Stephen Harper has announced that he will allow (oh thank you, master) a debate in the House of Commons on the Canadian mission in Afghanistan. This is good news for many of us that have suggested its necessity, but is it all good? Like, what’s with this?
“It will not be a votable debate, in other words they will not vote on Canadian participation,” CTV’s Ottawa Bureau Chief Robert Fife told CTV Newsnet. “This will be an opportunity for members of Parliament from all sides of the house to debate and discuss Canada’s mission in Afghanistan and, of course, the concerns of some MPs about the growing list of casualties.”
So instead of a debate that means something, we get an opportunity for every MP to stand up wearing a Canadian flag lapel pin and somberly intone how much he or she honours the troops and hopes no one else gets hurt? Why not allow a vote? Does Harper actually think that he would lose a vote on the mission, or is he scared of setting some sort of awkward democratic precedent? What is the purpose of a debate that doesn’t result in a decision? That’s just a conversation. Why would parliamentarians bother showing up other than for their sound bite for the next election campaign ad? If he wants to simply tell the Canadian people about the mission, why not just go on TV for an hour some night during prime time and lay it out.

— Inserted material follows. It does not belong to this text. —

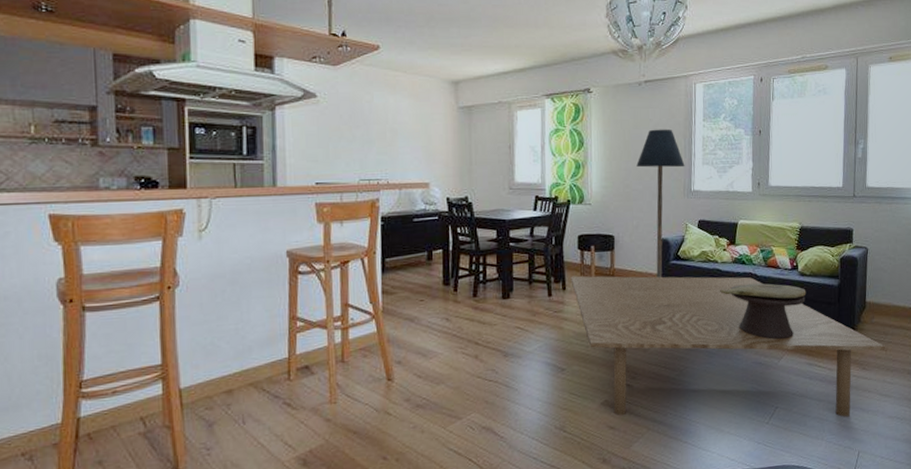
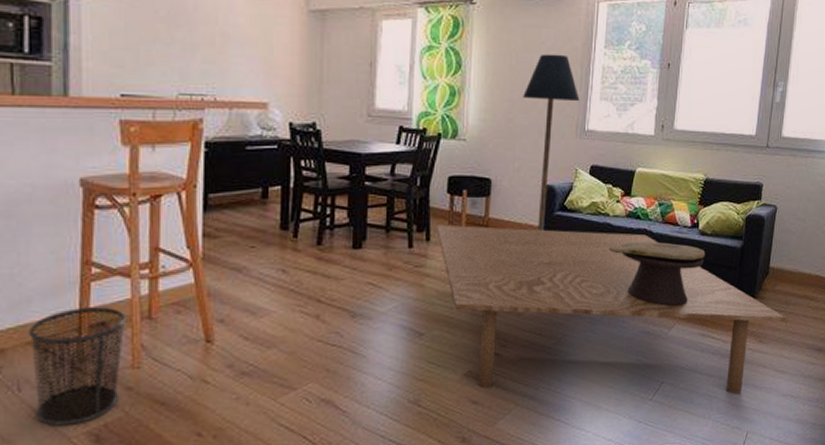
waste bin: none [249,353,326,453] -> present [28,306,128,426]

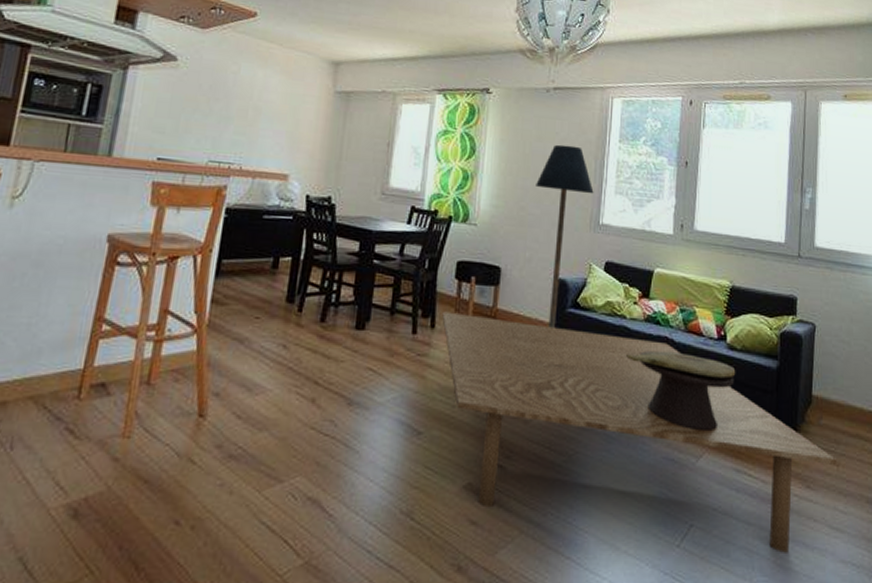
waste bin: present [28,306,128,426] -> none [21,365,127,494]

In my own squeaky little voice, I have called for a debate in Parliament on this issue several times in previous posts and in comments and conversations with other bloggers, but I have always maintained that we need to have a vote on the mission in order for the discussion to mean anything. If Stephen Harper is too afraid to “bring it” (as all the kids are saying these days , then why does he expect our armed forces to do so? If he wants Canadians to back the mission, then let us say go or no.
In rejecting a debate only recently, he said that “To do so would not only be not in the best interests of Canada’s international reputation… it would be a betrayal of the brave men and women we have in the field who are in danger”. This is tripe – to send them without consulting Parliament is anti-democratic and to hide behind their sense of duty is cowardice. If Stephen Harper actually believes the mission is important, as I do, he will have a full vote in the House of Commons, one that I’m sure would win near if not absolute unanimous approval.
I am aware that Stephen Harper inherited the Afghanistan mission from a Liberal government that did not consult Parliament and I’m also aware that the NDP were not nearly loud enough in requesting a debate either when the mission began in 2001 or when it was expanded later. The opposition has handed Harper a golden opportunity to right a wrong.
Or he could just use it as a cynical attempt to ameliorate the NDP request for a real debate and then move on to the Big Five.